Electronic, Electrical and Systems Engineering PhD (Multimodal Interaction Technologies specialism)

The goal of our research is to develop the novel theories, algorithms and computer architecture needed to create the technological components of effective multimodal interactive systems. The group comprises nine academic staff, plus postdoctoral research staff and full-and part-time PhD students. Our research students come from diverse academic backgrounds, ranging from electronic and electrical engineering, mechanical engineering, physics, chemistry, mathematics and computer science, to speech science and linguistics.

Current activities

Current activities include:

  • Fundamental and applied research into computer vision and speech
  • Image and signalling processing
  • Reconfigurable computing
  • Technologies for multimodal human–machine interaction (including speech, eye-movement, gesture and tangible interfaces)
  • Acoustics
  • Music technology

Broader control and decision-support interests are in devising new techniques for handling uncertainty and complexity, and employing intelligence, learning and adaptation. These methods are being applied to target tracking, control of industrial processes, online decision support and control for water supply and wastewater systems.

Current and recent projects

Examples of current or recent projects include:

  • Collaboration with the Medical School in medical image processing
  • Basic research in computer vision,including colour image interpretation and symmetry analysis
  • Real-time video processing for object tracking and event analysis with application to intelligent video surveillance and autonomous vehicle navigation
  • Applications of novel computer architectures, particularly reconfigurable computing, to real, computationally complex problems
  • Research into vehicle hazard warning, as part of the EU 'RADARNet' project
  • Collaboration with BT Exact, Ensigma Technologies and others in the DTI/EPSRC 'PUMA' project on personalised spoken language interfaces and 'conventional biometrics'
  • Collaboration with the School of Psychology on modelling eye-and body-movement for multimodal human–machine interaction
  • Research into novel 'tangible acoustic interfaces' for human–machine interaction, as part of the EU FP6 'TAICHI' project
  • Spoken language processing for children in the FP5 'PF_STAR' collaboration with universities and research laboratories in Italy, Germany and Sweden
  • Development of EPSRC-supported research into novel 'unified' models of human speech that can support recognition, synthesis and coding technologies
  • Research into novel techniques for noise-robust speech processing
  • Modelling and characterisation of regional and non-native British English accents for speech technology
  • Collection of the ABI (Accents of the British Isles) speech database; the largest collection of accents of British English and an invaluable resource for research into spoken language processing.

### DATA SUPPLIED
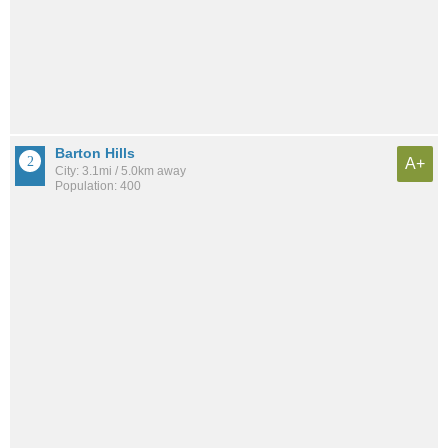
Barton Hills
A+
City: 3.1mi / 5.0km away
Population: 400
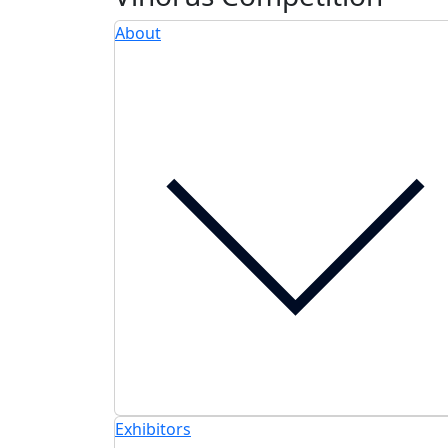
About
Exhibitors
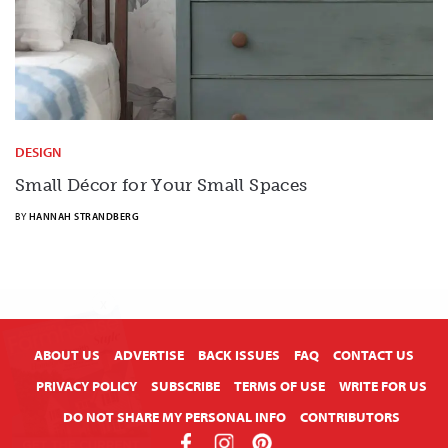
DESIGN
Small Décor for Your Small Spaces
BY
HANNAH STRANDBERG
X
ABOUT US
ADVERTISE
BACK ISSUES
FAQ
CONTACT US
PRIVACY POLICY
SUBSCRIBE
TERMS OF USE
WRITE FOR US
DO NOT SHARE MY PERSONAL INFO
CONTRIBUTORS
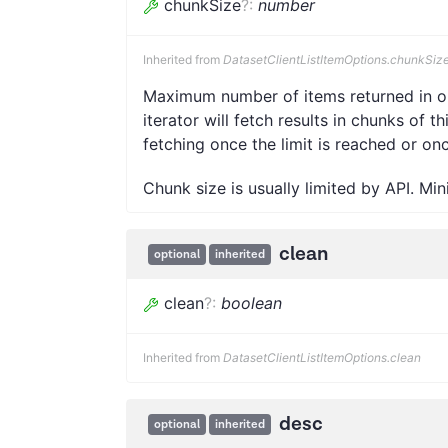
chunkSize
?
:
number
Inherited from
DatasetClientListItemOptions.chunkSiz
Maximum number of items returned in one
iterator will fetch results in chunks of t
fetching once the limit is reached or on
Chunk size is usually limited by API. Mi
clean
optional
inherited
clean
?
:
boolean
Inherited from
DatasetClientListItemOptions.clean
desc
optional
inherited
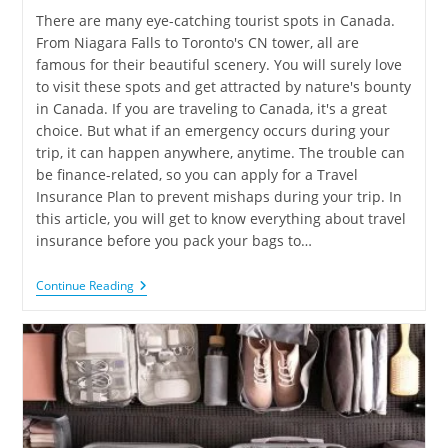
There are many eye-catching tourist spots in Canada.
From Niagara Falls to Toronto's CN tower, all are
famous for their beautiful scenery. You will surely love
to visit these spots and get attracted by nature's bounty
in Canada. If you are traveling to Canada, it's a great
choice. But what if an emergency occurs during your
trip, it can happen anywhere, anytime. The trouble can
be finance-related, so you can apply for a Travel
Insurance Plan to prevent mishaps during your trip. In
this article, you will get to know everything about travel
insurance before you pack your bags to…
Continue Reading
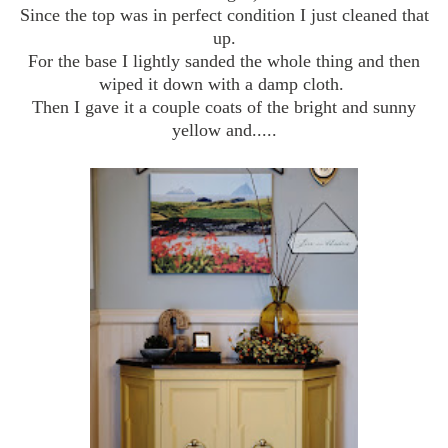
Since the top was in perfect condition I just cleaned that
up.
For the base I lightly sanded the whole thing and then
wiped it down with a damp cloth.
Then I gave it a couple coats of the bright and sunny
yellow and.....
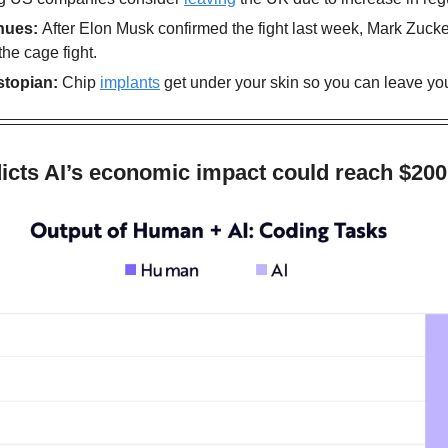
nues: 
After Elon Musk confirmed the fight last week, Mark Zuck
the cage fight.
stopian:
 Chip 
implants
 get under your skin so you can leave yo
icts AI’s economic impact could reach $200 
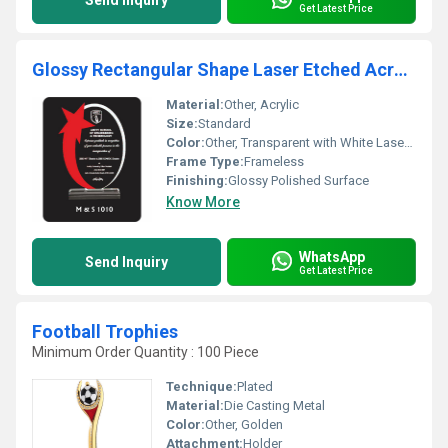
Send Inquiry
Get Latest Price
Glossy Rectangular Shape Laser Etched Acrylic Memento
Material:
Other, Acrylic
Size:
Standard
Color:
Other, Transparent with White Laser Etching
Frame Type:
Frameless
Finishing:
Glossy Polished Surface
Know More
WhatsApp
Send Inquiry
Get Latest Price
Football Trophies
Minimum Order Quantity : 100 Piece
Technique:
Plated
Material:
Die Casting Metal
Color:
Other, Golden
Attachment:
Holder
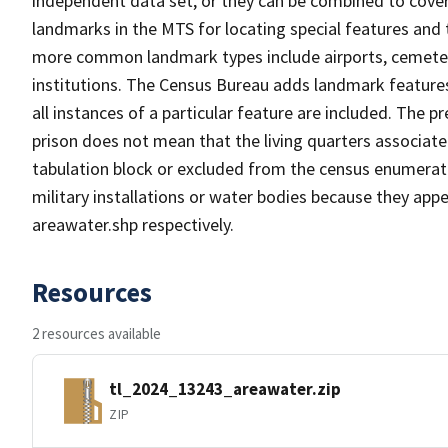
independent data set, or they can be combined to cover
landmarks in the MTS for locating special features and
more common landmark types include airports, cemeterie
institutions. The Census Bureau adds landmark feature
all instances of a particular feature are included. The 
prison does not mean that the living quarters associa
tabulation block or excluded from the census enumerat
military installations or water bodies because they appe
areawater.shp respectively.
Resources
2 resources available
tl_2024_13243_areawater.zip
ZIP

### DIRECTIONS FOR THIS TASK
Pick up the description of the Multimodal Interaction Technologies PhD specialism and carry it on from its last line.

### ANSWER BELOW
  • Recurrent neural networks for non-linear adaptive control of uncertain systems
  • Fuzzy-logic supervisory control
  • Multi-target tracking
  • Constraint logic programming for integrated management, maintenance and operational control
  • Intelligent predictive control of hybrid dynamical systems
  • Hierarchical systems for online decision support, and control of integrated quantity and quality in water networks and waste water systems
  • Intelligent control of engine emissions
  • Online risk assessment and monitoring


We have a diverse multidisciplinary portfolio of activities involving collaborators in university, commercial and government laboratories in the UK and overseas, as well as other researchers at Birmingham. These projects are funded by a range of sources, including the EPSRC, EU, industry, and UK and overseas governments.

Professional development

We are known internationally for our post-experience courses on Underwater Acoustics and Sonar Signal Processing, which are attended by sonar system designers from around the world. In recent years, we have also delivered a CPD course in Spoken Language Technologies and Computer Vision.